Problem: Write out each line of the following records without changing anything.

Dataset items
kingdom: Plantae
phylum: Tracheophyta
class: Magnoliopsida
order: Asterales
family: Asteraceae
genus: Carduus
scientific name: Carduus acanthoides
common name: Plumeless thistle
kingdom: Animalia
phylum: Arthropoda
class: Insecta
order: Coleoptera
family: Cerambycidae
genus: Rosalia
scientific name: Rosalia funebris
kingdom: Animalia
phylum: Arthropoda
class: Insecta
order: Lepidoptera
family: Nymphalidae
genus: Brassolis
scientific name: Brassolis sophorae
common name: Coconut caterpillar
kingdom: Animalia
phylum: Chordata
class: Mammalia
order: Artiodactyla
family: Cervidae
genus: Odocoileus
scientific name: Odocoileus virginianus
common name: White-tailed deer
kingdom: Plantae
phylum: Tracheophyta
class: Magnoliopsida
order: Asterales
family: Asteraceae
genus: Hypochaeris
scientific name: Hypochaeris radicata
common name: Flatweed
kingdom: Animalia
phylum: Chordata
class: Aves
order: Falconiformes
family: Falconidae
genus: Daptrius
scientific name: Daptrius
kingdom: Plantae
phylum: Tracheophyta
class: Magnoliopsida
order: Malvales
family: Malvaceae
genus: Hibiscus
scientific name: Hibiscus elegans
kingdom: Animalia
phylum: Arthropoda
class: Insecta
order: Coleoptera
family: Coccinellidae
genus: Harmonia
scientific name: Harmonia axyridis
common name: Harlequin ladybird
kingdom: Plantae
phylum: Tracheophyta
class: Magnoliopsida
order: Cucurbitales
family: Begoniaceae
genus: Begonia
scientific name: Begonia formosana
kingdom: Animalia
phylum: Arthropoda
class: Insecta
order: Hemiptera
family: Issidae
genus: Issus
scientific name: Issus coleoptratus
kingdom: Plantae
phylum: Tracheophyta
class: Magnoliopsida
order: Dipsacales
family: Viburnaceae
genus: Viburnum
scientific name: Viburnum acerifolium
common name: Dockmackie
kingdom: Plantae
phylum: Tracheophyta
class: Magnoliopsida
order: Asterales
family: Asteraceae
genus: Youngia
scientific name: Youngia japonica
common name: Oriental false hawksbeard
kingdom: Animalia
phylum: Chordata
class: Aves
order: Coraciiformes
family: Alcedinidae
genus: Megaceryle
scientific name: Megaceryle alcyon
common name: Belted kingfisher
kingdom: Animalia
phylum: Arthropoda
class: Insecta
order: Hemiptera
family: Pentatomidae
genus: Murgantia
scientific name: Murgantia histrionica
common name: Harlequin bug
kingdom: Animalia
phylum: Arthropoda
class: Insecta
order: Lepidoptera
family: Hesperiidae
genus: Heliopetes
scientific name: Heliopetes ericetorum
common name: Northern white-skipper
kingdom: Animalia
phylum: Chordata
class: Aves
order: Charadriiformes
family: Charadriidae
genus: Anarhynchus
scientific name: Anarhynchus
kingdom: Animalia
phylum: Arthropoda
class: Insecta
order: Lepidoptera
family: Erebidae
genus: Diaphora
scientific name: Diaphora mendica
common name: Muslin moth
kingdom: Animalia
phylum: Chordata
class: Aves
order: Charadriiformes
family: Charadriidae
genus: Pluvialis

Task output:
kingdom: Plantae
phylum: Tracheophyta
class: Magnoliopsida
order: Asterales
family: Asteraceae
genus: Carduus
scientific name: Carduus acanthoides
common name: Plumeless thistle
kingdom: Animalia
phylum: Arthropoda
class: Insecta
order: Coleoptera
family: Cerambycidae
genus: Rosalia
scientific name: Rosalia funebris
kingdom: Animalia
phylum: Arthropoda
class: Insecta
order: Lepidoptera
family: Nymphalidae
genus: Brassolis
scientific name: Brassolis sophorae
common name: Coconut caterpillar
kingdom: Animalia
phylum: Chordata
class: Mammalia
order: Artiodactyla
family: Cervidae
genus: Odocoileus
scientific name: Odocoileus virginianus
common name: White-tailed deer
kingdom: Plantae
phylum: Tracheophyta
class: Magnoliopsida
order: Asterales
family: Asteraceae
genus: Hypochaeris
scientific name: Hypochaeris radicata
common name: Flatweed
kingdom: Animalia
phylum: Chordata
class: Aves
order: Falconiformes
family: Falconidae
genus: Daptrius
scientific name: Daptrius
kingdom: Plantae
phylum: Tracheophyta
class: Magnoliopsida
order: Malvales
family: Malvaceae
genus: Hibiscus
scientific name: Hibiscus elegans
kingdom: Animalia
phylum: Arthropoda
class: Insecta
order: Coleoptera
family: Coccinellidae
genus: Harmonia
scientific name: Harmonia axyridis
common name: Harlequin ladybird
kingdom: Plantae
phylum: Tracheophyta
class: Magnoliopsida
order: Cucurbitales
family: Begoniaceae
genus: Begonia
scientific name: Begonia formosana
kingdom: Animalia
phylum: Arthropoda
class: Insecta
order: Hemiptera
family: Issidae
genus: Issus
scientific name: Issus coleoptratus
kingdom: Plantae
phylum: Tracheophyta
class: Magnoliopsida
order: Dipsacales
family: Viburnaceae
genus: Viburnum
scientific name: Viburnum acerifolium
common name: Dockmackie
kingdom: Plantae
phylum: Tracheophyta
class: Magnoliopsida
order: Asterales
family: Asteraceae
genus: Youngia
scientific name: Youngia japonica
common name: Oriental false hawksbeard
kingdom: Animalia
phylum: Chordata
class: Aves
order: Coraciiformes
family: Alcedinidae
genus: Megaceryle
scientific name: Megaceryle alcyon
common name: Belted kingfisher
kingdom: Animalia
phylum: Arthropoda
class: Insecta
order: Hemiptera
family: Pentatomidae
genus: Murgantia
scientific name: Murgantia histrionica
common name: Harlequin bug
kingdom: Animalia
phylum: Arthropoda
class: Insecta
order: Lepidoptera
family: Hesperiidae
genus: Heliopetes
scientific name: Heliopetes ericetorum
common name: Northern white-skipper
kingdom: Animalia
phylum: Chordata
class: Aves
order: Charadriiformes
family: Charadriidae
genus: Anarhynchus
scientific name: Anarhynchus
kingdom: Animalia
phylum: Arthropoda
class: Insecta
order: Lepidoptera
family: Erebidae
genus: Diaphora
scientific name: Diaphora mendica
common name: Muslin moth
kingdom: Animalia
phylum: Chordata
class: Aves
order: Charadriiformes
family: Charadriidae
genus: Pluvialis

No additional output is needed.